U.S. Approves First Nuclear Reactors in 30 Years
The U.S. Nuclear Regulatory Commission approved licenses to build two new nuclear reactors Thursday, the first authorized in over 30 years.
The reactors are being built in Georgia by a consortium of utilities led by Southern Co. They will be sited at the Vogtle nuclear power plant complex, about 170 miles east of Atlanta. The plant already houses two older reactors.
Although new nuclear reactors have come online in the United States within the last couple of decades — the last one started operation in 1996 — the NRC hasn’t issued a license to build a new reactor since 1978, a year before the Three Mile Island accident in Pennsylvania. Reactors that have opened in the last decades received their initial licences before 1978.
The combination of the Three Mile Island incident and the high costs of nuclear power turned many utilities away from the technology.
The utilities building the new Vogtle reactors submitted their application seven years ago. Prep-work at the site has been under way for some time, but construction on actual reactors couldn’t begin until the final license was issued.
The new reactors are a Westinghouse design called the AP 1000. Together they are expected to cost $14 billion and provide 2200 megawatts of power, according to a spokesman for Southern Co. That’s enough to power 1 million homes.
The plants are being built with the help of a conditional $8.3 billion loan guarantee from the Department of Energy. The loan guarantee is part of DOE’s broader loan program that has been criticized for backing companies like Solyndra, the bankrupt maker of solar panels.
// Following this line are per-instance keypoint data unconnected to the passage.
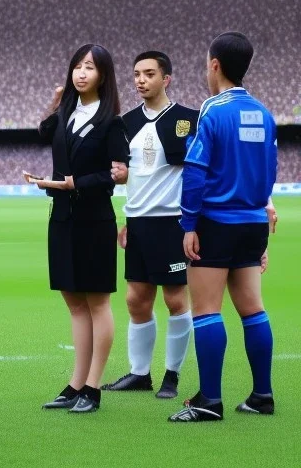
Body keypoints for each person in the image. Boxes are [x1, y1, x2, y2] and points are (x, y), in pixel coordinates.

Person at [168, 31, 277, 422]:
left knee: (207, 311)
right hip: (252, 223)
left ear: (215, 64)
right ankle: (262, 395)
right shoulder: (263, 113)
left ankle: (209, 402)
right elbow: (269, 174)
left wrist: (188, 224)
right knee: (252, 309)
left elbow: (195, 173)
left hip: (216, 222)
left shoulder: (213, 110)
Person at [26, 44, 129, 413]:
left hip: (95, 219)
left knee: (97, 302)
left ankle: (93, 388)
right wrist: (55, 104)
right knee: (73, 303)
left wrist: (77, 183)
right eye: (77, 66)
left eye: (89, 67)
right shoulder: (67, 112)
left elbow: (117, 174)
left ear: (103, 75)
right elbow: (42, 133)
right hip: (63, 219)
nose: (81, 73)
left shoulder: (111, 122)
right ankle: (75, 384)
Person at [102, 51, 198, 398]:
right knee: (136, 300)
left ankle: (171, 376)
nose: (140, 80)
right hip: (139, 222)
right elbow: (132, 173)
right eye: (137, 74)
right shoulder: (125, 122)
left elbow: (200, 172)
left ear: (166, 79)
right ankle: (140, 373)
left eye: (149, 74)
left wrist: (193, 222)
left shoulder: (189, 119)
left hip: (172, 222)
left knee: (175, 300)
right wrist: (128, 217)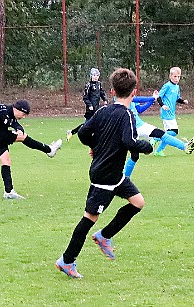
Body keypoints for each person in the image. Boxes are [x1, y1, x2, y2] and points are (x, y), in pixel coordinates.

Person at [55, 68, 153, 278]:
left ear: (111, 90)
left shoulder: (102, 111)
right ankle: (67, 260)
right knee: (89, 218)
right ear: (134, 92)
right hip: (105, 177)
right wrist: (147, 147)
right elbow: (129, 141)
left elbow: (82, 132)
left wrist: (94, 145)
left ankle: (104, 236)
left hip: (114, 175)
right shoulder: (126, 114)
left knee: (138, 202)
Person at [0, 99, 62, 199]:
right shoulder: (1, 110)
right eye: (23, 114)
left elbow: (15, 124)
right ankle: (49, 150)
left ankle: (9, 191)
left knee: (6, 161)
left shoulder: (12, 115)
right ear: (17, 109)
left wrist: (19, 129)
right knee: (23, 137)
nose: (23, 117)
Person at [123, 92, 194, 177]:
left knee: (160, 134)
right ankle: (125, 177)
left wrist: (152, 101)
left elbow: (139, 109)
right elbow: (136, 99)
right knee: (134, 154)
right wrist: (153, 98)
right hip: (130, 128)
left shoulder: (131, 95)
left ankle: (185, 147)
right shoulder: (121, 95)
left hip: (140, 125)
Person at [155, 66, 194, 157]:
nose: (177, 78)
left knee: (170, 135)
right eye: (175, 76)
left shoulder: (177, 87)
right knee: (174, 131)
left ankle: (158, 151)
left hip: (172, 112)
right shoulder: (167, 86)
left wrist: (183, 101)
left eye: (178, 77)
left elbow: (177, 98)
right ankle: (156, 138)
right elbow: (158, 96)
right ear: (170, 76)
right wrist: (163, 105)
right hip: (166, 112)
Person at [66, 68, 108, 142]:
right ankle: (71, 132)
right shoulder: (88, 85)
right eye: (94, 75)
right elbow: (85, 97)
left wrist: (105, 100)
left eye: (97, 75)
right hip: (90, 109)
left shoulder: (99, 84)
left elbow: (101, 93)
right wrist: (89, 105)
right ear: (91, 76)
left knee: (97, 122)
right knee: (87, 125)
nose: (95, 77)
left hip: (97, 107)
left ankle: (97, 138)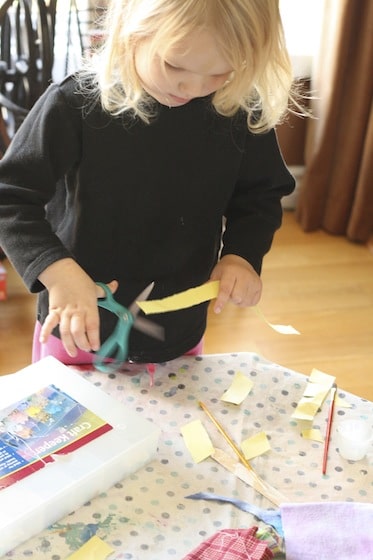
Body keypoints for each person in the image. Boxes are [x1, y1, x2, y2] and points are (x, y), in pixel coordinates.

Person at [0, 0, 297, 367]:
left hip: (177, 328)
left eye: (222, 72)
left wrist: (242, 255)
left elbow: (260, 195)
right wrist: (56, 271)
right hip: (78, 325)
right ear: (131, 32)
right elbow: (10, 198)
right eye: (174, 64)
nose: (194, 85)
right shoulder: (73, 104)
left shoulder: (237, 108)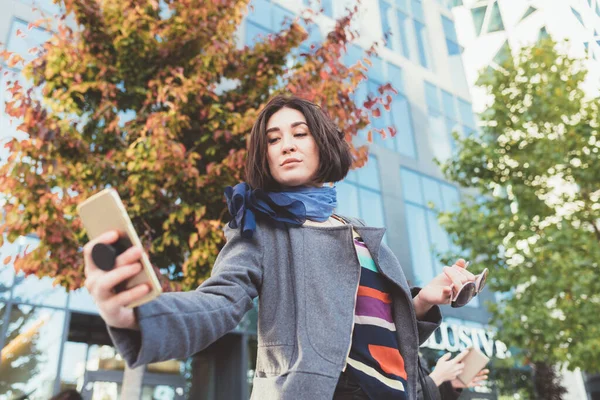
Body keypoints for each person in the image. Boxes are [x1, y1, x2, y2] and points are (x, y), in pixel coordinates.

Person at [83, 95, 478, 399]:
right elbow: (219, 303)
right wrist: (137, 316)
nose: (286, 144)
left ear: (322, 143)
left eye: (299, 133)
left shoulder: (358, 231)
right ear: (265, 155)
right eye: (274, 139)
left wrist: (425, 299)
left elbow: (382, 334)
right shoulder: (261, 231)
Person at [417, 351, 489, 400]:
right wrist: (437, 378)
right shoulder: (408, 353)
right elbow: (408, 395)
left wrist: (450, 384)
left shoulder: (417, 356)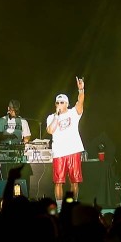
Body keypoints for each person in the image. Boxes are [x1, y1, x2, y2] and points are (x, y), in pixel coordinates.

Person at [45, 77, 85, 206]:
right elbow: (50, 130)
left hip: (73, 150)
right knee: (58, 181)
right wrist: (57, 116)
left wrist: (81, 90)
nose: (59, 104)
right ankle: (59, 207)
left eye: (62, 102)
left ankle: (73, 205)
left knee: (74, 181)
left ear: (67, 104)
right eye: (57, 102)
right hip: (59, 153)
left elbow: (80, 102)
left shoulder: (73, 113)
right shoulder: (51, 117)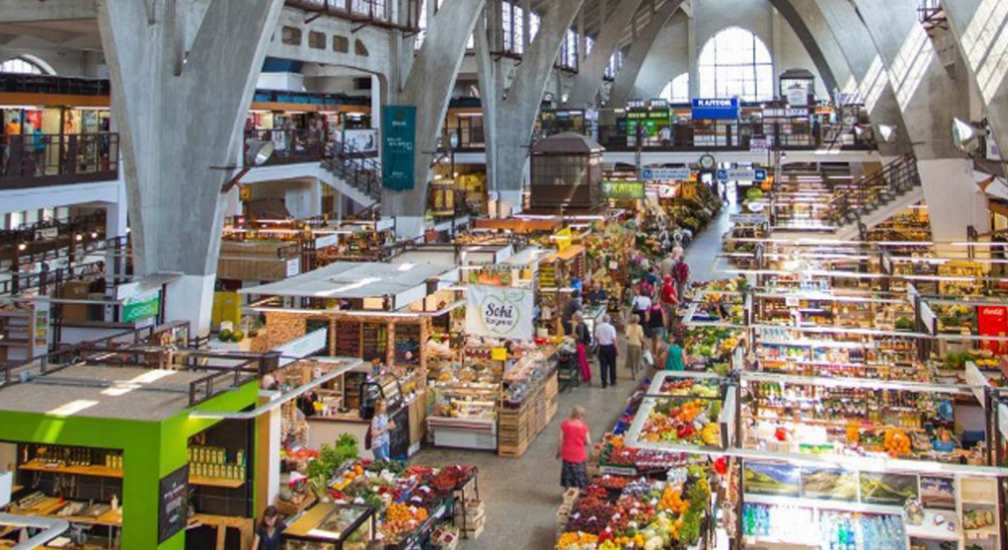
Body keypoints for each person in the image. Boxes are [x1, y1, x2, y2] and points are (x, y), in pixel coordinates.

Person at [557, 406, 592, 490]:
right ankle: (577, 493)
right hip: (578, 454)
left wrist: (559, 452)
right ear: (581, 416)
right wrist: (581, 442)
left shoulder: (565, 424)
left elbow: (560, 440)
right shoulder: (583, 427)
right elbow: (588, 442)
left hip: (567, 454)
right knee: (578, 475)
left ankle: (567, 493)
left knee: (567, 474)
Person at [594, 314, 618, 388]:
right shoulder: (611, 328)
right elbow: (614, 339)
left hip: (602, 347)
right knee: (612, 365)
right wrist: (616, 348)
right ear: (609, 320)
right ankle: (612, 381)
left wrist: (598, 345)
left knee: (603, 365)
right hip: (610, 347)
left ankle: (604, 382)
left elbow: (596, 338)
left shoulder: (598, 327)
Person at [573, 312, 592, 383]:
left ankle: (585, 377)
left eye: (575, 317)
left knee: (582, 362)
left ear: (578, 317)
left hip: (581, 345)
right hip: (585, 345)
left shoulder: (580, 325)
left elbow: (580, 337)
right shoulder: (583, 324)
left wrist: (574, 335)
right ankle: (588, 376)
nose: (574, 318)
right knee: (585, 362)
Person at [625, 314, 644, 379]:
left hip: (630, 344)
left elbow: (627, 336)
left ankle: (633, 373)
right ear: (638, 320)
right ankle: (636, 371)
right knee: (637, 359)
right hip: (638, 344)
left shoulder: (629, 326)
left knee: (631, 359)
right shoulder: (640, 327)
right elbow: (641, 337)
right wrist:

The Southern spokesman said the loan guarantee, combined with other regulatory measures, enable the project to receive cheaper financing that will ultimately save ratepayers $1 billion.
The first reactor is expected to come online in 2016 and the second one in 2017, according to Southern Co.
The AP 1000 is the newest NRC-approved nuclear reactor. This would be the first one built in the United States, although four are already under construction in China, said Scott Shaw, a Westinghouse spokesman.
Critics have said the containment walls of the AP 1000 aren’t strong enough to withstand a terrorist attack, but Shaw says they were redesigned after September 11, 2001 and have held up during simulations.
He also said the design’s passive cooling system makes it much safer than older designs. The AP 1000 uses gravity and condensation — not electricity — to cool the fuel rods.
It was the loss of electric power that led to the meltdown of Japan’s Fukushima Daiichi reactors following the tsunami in 2011.
Still, a coalition of nine mostly regional anti-nuclear groups say the current design is not safe. They plan on challenging Thursday’s decision in federal court.
In addition to fears of a meltdown at a nuclear power plant, critics also point out that the nation still has no long term plan for the disposal of nuclear waste.
The waste, which is highly radioactive, is currently stored at the plants themselves while the federal government continues its decades-long search for a permanent disposal facility.
There are currently 104 operating nuclear reactors at 64 plants across the country. Half are over 30 years old.
Nuclear power provides the country with about 18% of its electricity. Coal is the nation’s largest source for electricity, providing 43% of our energy, while natural gas makes up another 25%, according to the Energy Information Agency.
Renewables make up the remaining 14%, with hydroelectric dams accounting for more than half of that. Wind accounts for about 3% and biomass (think paper mills or agricultural plants) another 2%. Solar and geothermal make up under 1% of American electricity production, according to EIA.
In addition to the Vogtle plant, 16 other plants across the country have applications with the the NRC to build 25 more reactors.
Most of those reactors would be built at existing nuclear power plants but there are two applications submitted for brand new nuclear plants — one in Levy County, Fla., and another outside Gaffney, S.C.
Environmentalists are split when it comes to nuclear power. Many are weary of it, citing the safety and waste disposal concerns. Others favor it on the grounds that it can provide massive amounts of power that’s basically greenhouse gas-free.